13 Oct 2019

Evangélisation : "Satan hait la mission !"

moine de Solesmes

Dom Jean-Philippe, moine de Solesmes, a collaboré au Manifeste ©A.FINISTRE

Dans le Manifeste pour la mission, les moines de Solesmes ont réalisé un travail de bénédictin en récapitulant la place du témoignage dans la Bible, les Pères et tout le magistère. Entretien avec Dom Jean-Philippe.

« La mission n’est pas l’apanage d’un petit groupe d’illuminés », est-il écrit dans Le Manifeste pour la mission. Mais n’est-il pas risqué d’associer une abbaye grégorienne aux initiatives missionnaires les plus audacieuses ?

La liturgie nous ouvre sans cesse à tous les peuples, notamment par le chant quotidien des psaumes. Ainsi, lorsqu’on nous propose de participer à un tel projet, nous sommes d’emblée partie prenante. Sans effort.

Vraiment ? Les contemplatifs ne sont-ils quand même pas à l’arrière du front missionnaire ?

Il y a deux patrons des missions : saint François Xavier et sainte Thérèse de l’Enfant-Jésus, qui a passé dix ans au carmel de Lisieux. Pourquoi est-elle la patronne des missions ? Elle a consumé toute sa vie au carmel pour les missions, en offrant notamment ses souffrances pour les missionnaires. Que faut-il comprendre ici ? Le Christ, avant de monter au Ciel, dit à ses Apôtres : « Allez dans le monde entier porter l’Évangile. » Mais Il précise avant, en saint Luc : « Surtout ne partez pas avant d’avoir été rempli de l’Esprit Saint. » Les moines vont, de façon cachée, prier pour que les missionnaires se laissent remplir par l’Esprit Saint et guider par Lui.

Mais la mission reste l’apanage des autres en dehors du monastère ?

Pour un moine bénédictin, la mission n’est pas de sortir, mais d’accueillir. Nous sommes missionnaires dès la porterie, notre sourire est missionnaire. Dans la règle de saint Benoît, il y a un chapitre entier sur l’accueil des autres en quête d’oxygène spirituel. Sans accueil, notre vie tomberait dans la routine. Les visites que nous recevons stimulent en nous cette ouverture du cœur à tout homme de bonne volonté qui frappe à notre porte.

Dans le monde, par où commence la mission ?

La mission commence par la famille ! Les époux sont missionnaires l’un pour l’autre par la grâce du mariage. Ensuite, ils deviennent missionnaires auprès de leurs enfants. Enfant, j’ai appris le Notre Père avec le sourire, mais je me refusais à apprendre le Je vous salue Marie… Ce combat est toujours l’œuvre de Satan qui veut bloquer les missionnaires. Le missionnaire part à la guerre quelque part et il a besoin de toutes les armes spirituelles. Le moine a ce combat spirituel quotidien qu’il livre en communion avec les missionnaires.

> _Liste des tâches_:
a - D'après l'entretien sur la mission, quels sont les deux patrons des missions ?
b - Recopiez un extrait de l'entretien sur la mission : commencez aux mots qui contiennent « Dans le Manifeste » et arrêtez-vous après « Entretien avec Dom Jean-Philippe. ».
c - Poursuivez l'entretien sur la mission après sa dernière phrase, s'il vous plaît.

> _Lignes de données_:
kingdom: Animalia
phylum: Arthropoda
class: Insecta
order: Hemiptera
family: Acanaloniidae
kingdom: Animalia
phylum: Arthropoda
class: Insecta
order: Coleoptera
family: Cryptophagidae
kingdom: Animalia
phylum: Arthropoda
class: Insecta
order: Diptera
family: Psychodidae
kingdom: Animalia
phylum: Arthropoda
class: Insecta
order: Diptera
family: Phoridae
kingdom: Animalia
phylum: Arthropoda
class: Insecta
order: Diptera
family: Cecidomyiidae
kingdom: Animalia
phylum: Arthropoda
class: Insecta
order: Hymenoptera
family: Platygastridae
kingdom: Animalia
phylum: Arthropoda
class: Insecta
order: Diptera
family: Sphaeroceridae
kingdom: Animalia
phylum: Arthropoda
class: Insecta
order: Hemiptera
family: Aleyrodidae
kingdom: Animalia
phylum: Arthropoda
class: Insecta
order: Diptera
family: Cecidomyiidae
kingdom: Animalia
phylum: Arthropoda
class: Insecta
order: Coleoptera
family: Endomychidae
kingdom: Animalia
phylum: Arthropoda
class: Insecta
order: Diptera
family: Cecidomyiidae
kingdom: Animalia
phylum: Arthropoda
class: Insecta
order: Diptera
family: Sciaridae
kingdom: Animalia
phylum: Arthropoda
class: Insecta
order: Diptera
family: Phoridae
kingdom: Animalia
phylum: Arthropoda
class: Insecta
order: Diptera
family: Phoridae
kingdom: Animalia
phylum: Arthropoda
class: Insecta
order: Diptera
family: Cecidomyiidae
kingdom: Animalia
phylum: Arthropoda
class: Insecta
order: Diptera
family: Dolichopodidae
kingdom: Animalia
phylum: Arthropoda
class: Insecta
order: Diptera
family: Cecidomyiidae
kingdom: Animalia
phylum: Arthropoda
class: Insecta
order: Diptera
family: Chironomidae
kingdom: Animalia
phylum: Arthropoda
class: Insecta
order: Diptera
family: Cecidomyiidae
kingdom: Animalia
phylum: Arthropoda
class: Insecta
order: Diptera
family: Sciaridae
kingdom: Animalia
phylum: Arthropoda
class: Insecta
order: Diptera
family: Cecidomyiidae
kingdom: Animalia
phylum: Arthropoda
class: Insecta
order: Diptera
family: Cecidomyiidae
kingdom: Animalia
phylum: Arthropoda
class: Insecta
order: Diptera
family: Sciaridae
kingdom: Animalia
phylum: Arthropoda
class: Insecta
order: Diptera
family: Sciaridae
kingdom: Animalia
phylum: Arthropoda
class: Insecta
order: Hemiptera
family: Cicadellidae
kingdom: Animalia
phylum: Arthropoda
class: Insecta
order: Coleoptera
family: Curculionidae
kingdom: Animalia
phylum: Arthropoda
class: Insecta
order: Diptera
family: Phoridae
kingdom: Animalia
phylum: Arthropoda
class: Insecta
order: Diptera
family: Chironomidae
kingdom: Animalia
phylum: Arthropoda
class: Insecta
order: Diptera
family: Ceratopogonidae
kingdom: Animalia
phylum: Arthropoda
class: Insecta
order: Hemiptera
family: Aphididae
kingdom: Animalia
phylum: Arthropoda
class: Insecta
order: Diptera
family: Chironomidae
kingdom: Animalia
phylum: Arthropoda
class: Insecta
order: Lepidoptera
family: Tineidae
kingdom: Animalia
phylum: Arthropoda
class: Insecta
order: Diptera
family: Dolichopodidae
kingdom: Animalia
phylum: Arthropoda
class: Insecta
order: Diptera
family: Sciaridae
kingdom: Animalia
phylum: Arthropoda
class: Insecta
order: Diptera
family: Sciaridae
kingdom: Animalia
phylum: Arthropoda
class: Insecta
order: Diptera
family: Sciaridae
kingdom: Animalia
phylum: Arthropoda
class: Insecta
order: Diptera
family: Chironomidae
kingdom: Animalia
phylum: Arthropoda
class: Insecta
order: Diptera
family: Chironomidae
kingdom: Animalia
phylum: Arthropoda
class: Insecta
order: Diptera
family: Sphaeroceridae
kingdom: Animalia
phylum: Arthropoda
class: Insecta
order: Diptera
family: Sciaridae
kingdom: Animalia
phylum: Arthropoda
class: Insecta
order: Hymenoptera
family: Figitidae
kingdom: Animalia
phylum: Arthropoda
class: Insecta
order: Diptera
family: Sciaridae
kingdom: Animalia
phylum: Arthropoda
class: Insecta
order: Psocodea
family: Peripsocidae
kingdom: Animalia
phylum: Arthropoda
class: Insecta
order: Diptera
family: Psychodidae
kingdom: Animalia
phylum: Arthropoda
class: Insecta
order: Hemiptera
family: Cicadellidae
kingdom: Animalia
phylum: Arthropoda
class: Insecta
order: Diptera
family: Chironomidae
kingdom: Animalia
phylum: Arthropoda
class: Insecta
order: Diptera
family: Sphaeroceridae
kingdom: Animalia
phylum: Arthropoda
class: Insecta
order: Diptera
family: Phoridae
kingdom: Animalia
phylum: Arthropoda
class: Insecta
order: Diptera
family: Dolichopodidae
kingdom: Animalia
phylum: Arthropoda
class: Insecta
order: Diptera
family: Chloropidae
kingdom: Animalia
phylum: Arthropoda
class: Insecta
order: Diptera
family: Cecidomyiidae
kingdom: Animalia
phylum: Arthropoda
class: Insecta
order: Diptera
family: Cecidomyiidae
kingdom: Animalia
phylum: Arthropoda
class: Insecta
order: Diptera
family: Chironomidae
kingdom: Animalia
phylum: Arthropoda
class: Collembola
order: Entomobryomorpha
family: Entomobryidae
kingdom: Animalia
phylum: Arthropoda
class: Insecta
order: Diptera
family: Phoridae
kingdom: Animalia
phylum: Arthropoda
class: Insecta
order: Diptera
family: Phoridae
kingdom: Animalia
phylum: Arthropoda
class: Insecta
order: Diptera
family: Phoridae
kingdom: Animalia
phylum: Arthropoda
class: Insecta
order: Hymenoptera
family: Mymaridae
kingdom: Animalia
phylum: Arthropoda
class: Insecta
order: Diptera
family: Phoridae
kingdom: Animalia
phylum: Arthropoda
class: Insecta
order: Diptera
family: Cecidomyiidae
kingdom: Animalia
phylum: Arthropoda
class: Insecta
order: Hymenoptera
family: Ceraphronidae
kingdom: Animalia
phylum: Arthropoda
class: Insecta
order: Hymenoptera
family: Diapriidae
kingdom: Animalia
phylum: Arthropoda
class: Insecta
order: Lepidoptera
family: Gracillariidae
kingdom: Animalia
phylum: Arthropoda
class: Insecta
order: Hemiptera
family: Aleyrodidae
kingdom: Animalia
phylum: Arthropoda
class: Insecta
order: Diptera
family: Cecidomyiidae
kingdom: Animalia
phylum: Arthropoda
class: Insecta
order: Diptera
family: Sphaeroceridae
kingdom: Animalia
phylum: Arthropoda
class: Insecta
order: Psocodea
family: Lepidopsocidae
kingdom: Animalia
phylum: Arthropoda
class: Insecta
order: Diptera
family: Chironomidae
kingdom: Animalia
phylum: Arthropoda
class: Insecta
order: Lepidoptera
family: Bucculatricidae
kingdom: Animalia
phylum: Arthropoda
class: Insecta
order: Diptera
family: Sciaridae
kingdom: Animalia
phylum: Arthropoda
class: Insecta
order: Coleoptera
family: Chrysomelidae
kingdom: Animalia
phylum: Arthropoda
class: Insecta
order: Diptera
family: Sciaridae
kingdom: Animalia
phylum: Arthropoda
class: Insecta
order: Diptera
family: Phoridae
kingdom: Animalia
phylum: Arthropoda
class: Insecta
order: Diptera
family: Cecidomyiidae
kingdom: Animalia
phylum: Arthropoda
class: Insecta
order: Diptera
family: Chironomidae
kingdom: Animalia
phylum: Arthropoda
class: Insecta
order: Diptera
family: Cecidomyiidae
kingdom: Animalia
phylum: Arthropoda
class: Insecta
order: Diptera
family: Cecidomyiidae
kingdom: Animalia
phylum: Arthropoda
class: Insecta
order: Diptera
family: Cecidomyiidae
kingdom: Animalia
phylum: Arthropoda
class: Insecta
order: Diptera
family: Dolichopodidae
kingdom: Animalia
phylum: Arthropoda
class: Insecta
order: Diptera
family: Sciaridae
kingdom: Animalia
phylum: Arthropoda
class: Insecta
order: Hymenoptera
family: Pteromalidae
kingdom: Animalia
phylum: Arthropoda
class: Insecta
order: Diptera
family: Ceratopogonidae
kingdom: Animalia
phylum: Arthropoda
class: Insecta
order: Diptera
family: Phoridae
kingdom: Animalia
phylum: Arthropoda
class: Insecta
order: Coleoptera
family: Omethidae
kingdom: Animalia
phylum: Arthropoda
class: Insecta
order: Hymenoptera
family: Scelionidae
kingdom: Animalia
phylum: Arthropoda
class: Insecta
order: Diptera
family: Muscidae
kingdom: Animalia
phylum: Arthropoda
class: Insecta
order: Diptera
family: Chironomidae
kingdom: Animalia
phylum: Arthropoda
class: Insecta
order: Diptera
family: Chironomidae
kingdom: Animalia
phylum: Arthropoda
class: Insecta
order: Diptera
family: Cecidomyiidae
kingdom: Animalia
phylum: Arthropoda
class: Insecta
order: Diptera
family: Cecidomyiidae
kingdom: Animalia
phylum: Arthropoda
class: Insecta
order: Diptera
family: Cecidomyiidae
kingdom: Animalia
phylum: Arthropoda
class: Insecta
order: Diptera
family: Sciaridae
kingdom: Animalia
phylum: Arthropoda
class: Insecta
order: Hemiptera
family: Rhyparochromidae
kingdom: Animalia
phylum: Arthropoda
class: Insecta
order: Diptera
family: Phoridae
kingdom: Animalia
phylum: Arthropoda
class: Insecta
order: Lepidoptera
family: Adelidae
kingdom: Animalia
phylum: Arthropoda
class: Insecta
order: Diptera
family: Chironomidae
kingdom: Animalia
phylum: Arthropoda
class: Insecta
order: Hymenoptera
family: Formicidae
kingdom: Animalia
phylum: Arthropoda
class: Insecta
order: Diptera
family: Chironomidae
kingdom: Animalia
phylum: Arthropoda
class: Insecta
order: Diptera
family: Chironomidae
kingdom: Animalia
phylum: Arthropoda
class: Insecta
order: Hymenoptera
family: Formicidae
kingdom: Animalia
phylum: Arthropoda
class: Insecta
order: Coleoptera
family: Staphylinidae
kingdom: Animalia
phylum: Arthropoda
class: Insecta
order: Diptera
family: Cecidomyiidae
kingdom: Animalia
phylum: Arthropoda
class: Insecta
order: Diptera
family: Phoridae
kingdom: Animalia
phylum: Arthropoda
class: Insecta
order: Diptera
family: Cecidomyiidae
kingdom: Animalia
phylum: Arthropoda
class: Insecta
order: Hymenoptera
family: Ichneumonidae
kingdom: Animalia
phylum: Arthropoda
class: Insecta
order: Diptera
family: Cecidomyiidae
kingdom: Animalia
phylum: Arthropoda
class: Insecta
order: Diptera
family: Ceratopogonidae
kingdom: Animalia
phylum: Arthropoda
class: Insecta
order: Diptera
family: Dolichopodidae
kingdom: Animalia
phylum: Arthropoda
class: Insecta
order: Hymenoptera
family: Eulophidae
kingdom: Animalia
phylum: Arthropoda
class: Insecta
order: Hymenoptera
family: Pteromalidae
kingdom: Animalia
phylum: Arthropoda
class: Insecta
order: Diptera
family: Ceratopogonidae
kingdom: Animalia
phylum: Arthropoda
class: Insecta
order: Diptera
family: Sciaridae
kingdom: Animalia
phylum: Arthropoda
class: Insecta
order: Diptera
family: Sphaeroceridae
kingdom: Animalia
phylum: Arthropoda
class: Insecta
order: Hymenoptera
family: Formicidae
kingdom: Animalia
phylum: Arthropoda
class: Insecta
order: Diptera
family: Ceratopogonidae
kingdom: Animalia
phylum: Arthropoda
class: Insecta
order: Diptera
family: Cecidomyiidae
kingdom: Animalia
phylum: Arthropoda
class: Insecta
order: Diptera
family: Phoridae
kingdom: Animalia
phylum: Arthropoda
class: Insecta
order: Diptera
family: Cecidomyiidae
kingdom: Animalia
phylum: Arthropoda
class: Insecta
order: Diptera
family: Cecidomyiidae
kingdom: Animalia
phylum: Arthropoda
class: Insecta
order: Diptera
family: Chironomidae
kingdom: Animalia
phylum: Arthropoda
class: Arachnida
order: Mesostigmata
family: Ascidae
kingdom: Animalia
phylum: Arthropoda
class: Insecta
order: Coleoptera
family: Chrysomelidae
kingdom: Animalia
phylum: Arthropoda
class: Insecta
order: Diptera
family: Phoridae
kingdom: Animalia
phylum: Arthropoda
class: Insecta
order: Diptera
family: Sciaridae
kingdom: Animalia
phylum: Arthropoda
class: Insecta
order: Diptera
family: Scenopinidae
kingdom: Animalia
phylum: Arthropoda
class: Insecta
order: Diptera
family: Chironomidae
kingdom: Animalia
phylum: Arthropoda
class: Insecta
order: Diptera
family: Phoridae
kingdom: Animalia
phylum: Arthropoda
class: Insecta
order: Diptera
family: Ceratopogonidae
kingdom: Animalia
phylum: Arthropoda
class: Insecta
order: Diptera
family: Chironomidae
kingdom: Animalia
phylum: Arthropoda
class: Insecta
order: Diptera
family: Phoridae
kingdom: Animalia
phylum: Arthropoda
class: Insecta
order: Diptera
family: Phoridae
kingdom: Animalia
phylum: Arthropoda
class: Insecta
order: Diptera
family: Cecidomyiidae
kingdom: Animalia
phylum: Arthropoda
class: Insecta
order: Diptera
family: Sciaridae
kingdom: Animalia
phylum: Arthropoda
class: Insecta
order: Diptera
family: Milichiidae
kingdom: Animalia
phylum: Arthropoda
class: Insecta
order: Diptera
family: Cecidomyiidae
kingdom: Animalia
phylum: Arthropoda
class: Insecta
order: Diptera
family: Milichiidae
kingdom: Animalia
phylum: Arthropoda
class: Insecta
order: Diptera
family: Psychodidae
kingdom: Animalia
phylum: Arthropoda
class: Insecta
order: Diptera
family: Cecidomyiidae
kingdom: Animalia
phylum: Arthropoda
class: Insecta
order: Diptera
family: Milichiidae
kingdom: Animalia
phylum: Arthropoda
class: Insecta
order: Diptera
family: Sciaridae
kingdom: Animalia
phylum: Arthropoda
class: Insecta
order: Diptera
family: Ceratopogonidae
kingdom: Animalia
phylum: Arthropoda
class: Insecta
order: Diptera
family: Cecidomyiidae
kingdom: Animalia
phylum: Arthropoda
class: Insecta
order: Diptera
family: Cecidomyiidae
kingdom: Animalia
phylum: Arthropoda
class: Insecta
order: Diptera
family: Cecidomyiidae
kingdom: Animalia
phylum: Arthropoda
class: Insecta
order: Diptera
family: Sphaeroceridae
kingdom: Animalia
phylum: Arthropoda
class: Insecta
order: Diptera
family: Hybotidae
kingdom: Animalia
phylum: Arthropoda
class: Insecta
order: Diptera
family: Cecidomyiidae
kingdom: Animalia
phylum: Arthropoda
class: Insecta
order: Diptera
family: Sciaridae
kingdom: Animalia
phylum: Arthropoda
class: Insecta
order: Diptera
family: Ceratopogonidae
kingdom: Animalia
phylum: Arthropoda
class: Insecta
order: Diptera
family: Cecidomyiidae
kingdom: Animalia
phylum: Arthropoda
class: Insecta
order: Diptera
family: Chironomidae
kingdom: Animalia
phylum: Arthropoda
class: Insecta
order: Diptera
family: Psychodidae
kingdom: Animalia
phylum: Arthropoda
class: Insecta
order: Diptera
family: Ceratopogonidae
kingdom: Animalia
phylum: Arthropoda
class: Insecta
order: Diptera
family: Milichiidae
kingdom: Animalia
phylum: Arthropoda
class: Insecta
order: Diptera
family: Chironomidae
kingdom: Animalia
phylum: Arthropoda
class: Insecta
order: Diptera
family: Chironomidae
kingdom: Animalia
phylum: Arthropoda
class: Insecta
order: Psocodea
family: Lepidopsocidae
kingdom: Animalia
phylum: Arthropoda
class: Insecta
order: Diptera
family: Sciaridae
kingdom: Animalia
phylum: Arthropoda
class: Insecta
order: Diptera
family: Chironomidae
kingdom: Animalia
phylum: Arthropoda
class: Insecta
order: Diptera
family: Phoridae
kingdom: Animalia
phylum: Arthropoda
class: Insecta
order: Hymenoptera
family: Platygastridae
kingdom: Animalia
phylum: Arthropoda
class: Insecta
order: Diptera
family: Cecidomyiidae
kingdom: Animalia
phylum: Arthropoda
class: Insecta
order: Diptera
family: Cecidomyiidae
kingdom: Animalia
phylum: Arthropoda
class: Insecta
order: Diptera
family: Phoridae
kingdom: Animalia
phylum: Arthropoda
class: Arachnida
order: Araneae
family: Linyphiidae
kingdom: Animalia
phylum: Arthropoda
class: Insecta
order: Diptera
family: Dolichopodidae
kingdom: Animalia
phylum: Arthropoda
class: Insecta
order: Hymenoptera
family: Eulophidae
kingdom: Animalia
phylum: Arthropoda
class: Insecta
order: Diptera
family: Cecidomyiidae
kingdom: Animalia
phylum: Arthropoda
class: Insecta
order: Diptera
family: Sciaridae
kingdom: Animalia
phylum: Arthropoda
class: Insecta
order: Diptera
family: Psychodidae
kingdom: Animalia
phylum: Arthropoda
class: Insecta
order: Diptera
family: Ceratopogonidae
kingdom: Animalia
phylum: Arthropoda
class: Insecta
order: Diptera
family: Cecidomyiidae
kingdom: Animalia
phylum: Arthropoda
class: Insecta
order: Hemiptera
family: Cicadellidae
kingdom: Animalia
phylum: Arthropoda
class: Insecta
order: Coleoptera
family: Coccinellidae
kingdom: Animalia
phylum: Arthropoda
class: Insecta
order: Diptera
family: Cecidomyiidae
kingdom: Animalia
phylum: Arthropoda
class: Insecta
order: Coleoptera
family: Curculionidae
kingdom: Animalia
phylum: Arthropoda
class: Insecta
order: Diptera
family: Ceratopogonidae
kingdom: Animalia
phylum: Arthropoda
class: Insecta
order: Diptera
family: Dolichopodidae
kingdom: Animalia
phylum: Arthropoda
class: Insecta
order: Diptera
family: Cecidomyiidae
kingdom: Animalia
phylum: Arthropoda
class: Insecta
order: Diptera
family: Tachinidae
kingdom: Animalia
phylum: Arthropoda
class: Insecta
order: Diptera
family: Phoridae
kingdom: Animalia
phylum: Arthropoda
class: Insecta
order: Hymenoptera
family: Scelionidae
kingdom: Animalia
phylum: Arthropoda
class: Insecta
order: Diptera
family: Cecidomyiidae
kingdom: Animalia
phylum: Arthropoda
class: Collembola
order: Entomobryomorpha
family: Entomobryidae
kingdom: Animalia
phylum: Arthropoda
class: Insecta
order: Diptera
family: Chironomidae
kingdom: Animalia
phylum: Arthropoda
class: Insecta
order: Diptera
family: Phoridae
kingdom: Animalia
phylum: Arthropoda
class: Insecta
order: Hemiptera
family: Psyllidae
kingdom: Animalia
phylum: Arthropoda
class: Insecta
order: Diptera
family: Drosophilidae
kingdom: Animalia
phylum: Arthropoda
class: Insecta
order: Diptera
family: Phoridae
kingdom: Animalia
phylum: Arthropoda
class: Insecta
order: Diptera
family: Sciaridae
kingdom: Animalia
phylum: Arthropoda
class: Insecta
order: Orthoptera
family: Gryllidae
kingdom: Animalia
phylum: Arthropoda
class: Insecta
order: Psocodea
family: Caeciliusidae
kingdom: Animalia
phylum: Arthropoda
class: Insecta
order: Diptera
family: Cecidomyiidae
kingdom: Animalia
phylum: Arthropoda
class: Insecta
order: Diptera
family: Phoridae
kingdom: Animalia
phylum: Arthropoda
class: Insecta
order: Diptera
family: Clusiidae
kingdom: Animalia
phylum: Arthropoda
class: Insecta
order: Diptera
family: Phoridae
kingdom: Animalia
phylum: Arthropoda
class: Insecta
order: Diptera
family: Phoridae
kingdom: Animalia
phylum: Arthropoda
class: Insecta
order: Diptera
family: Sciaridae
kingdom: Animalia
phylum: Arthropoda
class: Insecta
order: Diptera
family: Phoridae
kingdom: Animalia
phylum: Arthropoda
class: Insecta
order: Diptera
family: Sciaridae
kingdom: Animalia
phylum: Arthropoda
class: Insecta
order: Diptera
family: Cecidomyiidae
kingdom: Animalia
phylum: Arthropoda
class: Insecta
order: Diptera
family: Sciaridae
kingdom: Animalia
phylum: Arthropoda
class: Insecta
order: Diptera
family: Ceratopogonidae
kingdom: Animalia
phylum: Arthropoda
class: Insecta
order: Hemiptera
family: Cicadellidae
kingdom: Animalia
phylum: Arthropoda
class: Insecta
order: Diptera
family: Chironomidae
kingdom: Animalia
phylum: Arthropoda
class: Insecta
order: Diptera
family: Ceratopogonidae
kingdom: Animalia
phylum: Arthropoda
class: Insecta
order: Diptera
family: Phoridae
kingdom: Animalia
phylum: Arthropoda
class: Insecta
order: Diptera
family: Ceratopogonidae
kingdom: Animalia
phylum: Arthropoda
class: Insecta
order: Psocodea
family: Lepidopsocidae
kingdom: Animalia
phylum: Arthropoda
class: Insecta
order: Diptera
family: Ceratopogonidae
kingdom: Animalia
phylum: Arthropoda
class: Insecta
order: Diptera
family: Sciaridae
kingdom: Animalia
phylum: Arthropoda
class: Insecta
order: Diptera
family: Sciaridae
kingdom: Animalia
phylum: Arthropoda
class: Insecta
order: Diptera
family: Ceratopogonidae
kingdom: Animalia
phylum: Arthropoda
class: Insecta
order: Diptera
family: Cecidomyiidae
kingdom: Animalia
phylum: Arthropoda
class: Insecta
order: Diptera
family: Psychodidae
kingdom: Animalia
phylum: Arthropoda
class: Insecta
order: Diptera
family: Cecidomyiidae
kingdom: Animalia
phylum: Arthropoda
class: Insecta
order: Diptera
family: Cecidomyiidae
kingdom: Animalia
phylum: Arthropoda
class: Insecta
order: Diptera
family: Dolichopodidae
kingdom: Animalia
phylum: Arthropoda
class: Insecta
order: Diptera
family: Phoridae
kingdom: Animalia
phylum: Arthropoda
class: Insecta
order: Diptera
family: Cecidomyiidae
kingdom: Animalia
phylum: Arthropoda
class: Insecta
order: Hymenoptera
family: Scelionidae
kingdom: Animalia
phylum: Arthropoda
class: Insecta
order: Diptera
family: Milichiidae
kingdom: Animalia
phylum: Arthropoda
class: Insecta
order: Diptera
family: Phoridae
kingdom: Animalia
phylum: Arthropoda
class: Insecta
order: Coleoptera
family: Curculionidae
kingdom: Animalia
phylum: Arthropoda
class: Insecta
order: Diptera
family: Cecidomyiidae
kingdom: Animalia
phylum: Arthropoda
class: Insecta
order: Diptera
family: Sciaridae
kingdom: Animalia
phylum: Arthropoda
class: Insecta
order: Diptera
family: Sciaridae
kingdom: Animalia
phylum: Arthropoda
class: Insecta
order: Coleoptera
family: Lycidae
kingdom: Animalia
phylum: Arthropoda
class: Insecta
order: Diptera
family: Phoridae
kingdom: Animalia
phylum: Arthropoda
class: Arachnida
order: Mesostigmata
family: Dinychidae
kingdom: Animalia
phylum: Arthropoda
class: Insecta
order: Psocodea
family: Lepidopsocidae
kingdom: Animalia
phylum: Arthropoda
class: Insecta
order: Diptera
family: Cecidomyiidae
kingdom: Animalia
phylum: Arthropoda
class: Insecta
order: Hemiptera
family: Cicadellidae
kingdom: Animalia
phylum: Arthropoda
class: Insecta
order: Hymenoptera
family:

> _Réponses_:
a - Saint François Xavier et sainte Thérèse de l'Enfant-Jésus.

b -
Dans le Manifeste pour la mission, les moines de Solesmes ont réalisé un travail de bénédictin en récapitulant la place du témoignage dans la Bible, les Pères et tout le magistère. Entretien avec Dom Jean-Philippe.

c -
Comment percevez-vous la déchristianisation de la France et, plus largement, de l’Occident ?

J’éprouve de la tristesse, et, en même temps, nous sommes ainsi poussés à rejoindre le Cœur de Jésus et de Marie avec beaucoup d’espérance. Plus il y a de misère, plus la miséricorde de Dieu éclate, comme l’ont annoncé sainte Thérèse de l’Enfant-Jésus, sainte Faustine ou encore le pape François par l’Année de la miséricorde qu’il a voulue. Dieu est miséricorde : il faut crier sur les toits !

Comment analysez-vous ce réveil missionnaire en France incarné par le Congrès Mission ?

Nous l’observons comme un bon fruit du concile Vatican II qui a beaucoup insisté sur l’évangélisation. Le Concile lui consacre un décret qui a été repris dans une encyclique de Jean-Paul II (Redemptoris missio) qui insiste sur le fait que tout chrétien est missionnaire. Nous sommes en train de redécouvrir le Concile qui passe comme une rosée sur l’Église. Les semences de Vatican II sont en train de lever ! Il est évident pour moi que le Congrès Mission est un fruit excellent de Vatican II. Cela me remplit d’une grande joie et d’une grande espérance.

Vivez-vous ce même réveil dans votre monastère ?

Comme prêtre, je fais l’expérience de ce réveil par l’accompagnement spirituel et le sacrement de la réconciliation. Dans la confession surviennent de véritables merveilles, des conversions radicales du cœur, un « non » au péché et une vraie ouverture à l’amour.

Dans ce livre, vous insistez beaucoup sur l’importance du sacrement de la confirmation. Pourquoi ?

Dans la confirmation, vous mettez Jésus au centre de votre vie. L’évêque trace une croix sur le front du confirmant en demandant à l’Esprit Saint de le remplir. Pourquoi ? Saint Thomas d’Aquin répond dans la Somme théologique que nous rougissons sur le front. Or, le confirmé ne rougit pas de la croix. Il en témoigne comme le grand signe de l’amour de Jésus pour nous et le signe qui nous sauve.

Les moines avancent sur deux rails : l’eucharistie et le sacrement de la pénitence. Plus nous voulons être missionnaires, plus il nous faut rouler sur ces deux rails.

 « Le missionnaire est libre de tout souci temporel, il ne s’attarde pas en conversations mondaines » , écrivez-vous. C’est aussi le cas du moine ?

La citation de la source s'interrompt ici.